# spalted sycamore question



## Rick C. (Dec 17, 2008)

I just pulled a load out of the kiln that included some spalted maple,RO and spalted sycamore.The sycamore was almost black so I jointed and planed it and during that process I started seeing green on the board.This is my first dealing with sycamore and spalted woods what gives? The green doesn't go far but when I get a layer planed out some shows up elsewhere.
Thanks,
Rick


----------



## phinds (Mar 25, 2009)

Sounds more like mineral stain than spalting ... not that that helps any ... if you don't like what you're getting, doesn't much matter how it got there and it doesn't sound like something you're likely to get rid of.


----------



## TexasTimbers (Oct 17, 2006)

Don't remember ever seeing green in spalted syc. 

Rick, you know dern well you are 'posed to post pictures in a situation like this. :smile:




.


----------



## Rick C. (Dec 17, 2008)

Yeah,Yeah,I know, I'm trying to get them on here,but that one part of the computer just won't let me do it.
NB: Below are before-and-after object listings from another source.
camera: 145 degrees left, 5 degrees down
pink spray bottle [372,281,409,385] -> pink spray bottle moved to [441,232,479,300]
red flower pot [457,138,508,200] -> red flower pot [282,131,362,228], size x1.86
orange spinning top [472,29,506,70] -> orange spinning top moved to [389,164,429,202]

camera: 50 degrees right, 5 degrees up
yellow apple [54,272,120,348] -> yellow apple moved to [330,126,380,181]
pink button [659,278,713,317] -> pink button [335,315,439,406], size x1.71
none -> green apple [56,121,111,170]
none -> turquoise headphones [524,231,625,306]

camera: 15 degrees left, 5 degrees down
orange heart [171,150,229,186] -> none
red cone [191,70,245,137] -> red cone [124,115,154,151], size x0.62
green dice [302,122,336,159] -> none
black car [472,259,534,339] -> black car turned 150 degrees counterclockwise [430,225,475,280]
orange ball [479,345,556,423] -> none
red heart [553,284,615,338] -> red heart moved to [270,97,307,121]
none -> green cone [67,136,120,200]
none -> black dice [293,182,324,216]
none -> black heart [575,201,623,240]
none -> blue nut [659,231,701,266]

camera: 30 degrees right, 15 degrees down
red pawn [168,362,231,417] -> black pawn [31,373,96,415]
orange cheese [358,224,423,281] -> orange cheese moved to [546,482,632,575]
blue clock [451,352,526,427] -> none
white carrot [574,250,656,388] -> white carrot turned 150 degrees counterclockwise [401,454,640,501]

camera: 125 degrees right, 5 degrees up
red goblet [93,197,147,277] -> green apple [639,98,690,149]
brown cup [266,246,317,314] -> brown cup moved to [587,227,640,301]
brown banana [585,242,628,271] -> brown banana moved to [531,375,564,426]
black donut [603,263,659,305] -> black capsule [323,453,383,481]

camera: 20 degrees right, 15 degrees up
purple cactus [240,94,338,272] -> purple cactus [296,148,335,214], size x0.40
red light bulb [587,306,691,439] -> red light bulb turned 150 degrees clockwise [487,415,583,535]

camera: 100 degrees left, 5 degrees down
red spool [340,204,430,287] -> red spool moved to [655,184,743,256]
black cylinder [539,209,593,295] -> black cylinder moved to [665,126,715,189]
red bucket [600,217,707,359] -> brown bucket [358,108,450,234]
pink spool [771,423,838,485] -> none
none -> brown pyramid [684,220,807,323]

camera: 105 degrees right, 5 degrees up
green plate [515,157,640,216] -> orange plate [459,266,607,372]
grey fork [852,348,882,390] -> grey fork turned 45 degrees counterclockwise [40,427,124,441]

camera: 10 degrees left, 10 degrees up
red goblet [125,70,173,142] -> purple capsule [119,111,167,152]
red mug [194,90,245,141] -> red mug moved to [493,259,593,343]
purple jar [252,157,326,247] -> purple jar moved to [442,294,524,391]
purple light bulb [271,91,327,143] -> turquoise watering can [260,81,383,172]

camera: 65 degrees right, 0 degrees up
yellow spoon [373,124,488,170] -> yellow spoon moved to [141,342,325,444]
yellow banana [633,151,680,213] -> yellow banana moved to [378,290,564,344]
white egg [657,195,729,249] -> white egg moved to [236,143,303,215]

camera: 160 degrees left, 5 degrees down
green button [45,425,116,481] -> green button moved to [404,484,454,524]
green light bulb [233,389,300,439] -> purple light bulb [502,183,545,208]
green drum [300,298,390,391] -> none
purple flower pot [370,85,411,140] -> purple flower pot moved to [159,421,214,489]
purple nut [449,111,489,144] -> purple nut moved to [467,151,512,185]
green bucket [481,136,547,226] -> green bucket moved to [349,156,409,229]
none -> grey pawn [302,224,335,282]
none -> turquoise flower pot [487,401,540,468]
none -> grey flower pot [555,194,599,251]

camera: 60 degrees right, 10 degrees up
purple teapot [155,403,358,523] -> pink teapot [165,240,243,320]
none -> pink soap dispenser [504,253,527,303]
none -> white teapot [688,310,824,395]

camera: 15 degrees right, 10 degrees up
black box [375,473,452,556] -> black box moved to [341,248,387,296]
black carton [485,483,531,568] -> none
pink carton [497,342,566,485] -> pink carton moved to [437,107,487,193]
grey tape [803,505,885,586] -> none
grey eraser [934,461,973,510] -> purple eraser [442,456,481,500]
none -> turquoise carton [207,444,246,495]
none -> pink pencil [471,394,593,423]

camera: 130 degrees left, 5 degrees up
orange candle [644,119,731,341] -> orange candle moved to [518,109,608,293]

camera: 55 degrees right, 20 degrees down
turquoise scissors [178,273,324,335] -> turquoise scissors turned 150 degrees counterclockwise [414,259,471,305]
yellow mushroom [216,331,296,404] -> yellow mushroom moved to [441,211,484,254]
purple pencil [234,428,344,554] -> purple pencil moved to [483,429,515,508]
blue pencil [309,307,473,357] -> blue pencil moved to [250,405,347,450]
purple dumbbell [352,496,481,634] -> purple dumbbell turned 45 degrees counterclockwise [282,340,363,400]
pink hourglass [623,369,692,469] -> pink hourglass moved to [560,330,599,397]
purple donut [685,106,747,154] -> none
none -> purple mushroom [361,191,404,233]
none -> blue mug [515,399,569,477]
You know the part between the seat and the keyboard. I've only put pics on th computer one time about a year ago and my rememberer ain't workin' right(again).If I can just figgr out how to git this 35mm camera hooked up to the thing I'll be doin fine:laughing:.
There are the thin pencil lines that indicate spaltng the green seems to be in wide layers on one side of the board now.


----------



## phinds (Mar 25, 2009)

I checked back through the pics of sycamore on my site and sure enough, I did find one that has a broad swath of green ... clearly a mineral stain and has nothing to do with spalting. That's not conclusive that yours is also mineral stain but I'd be willing to be that it is.

And that does mean it's unlikely you can get rid of it.

Paul


----------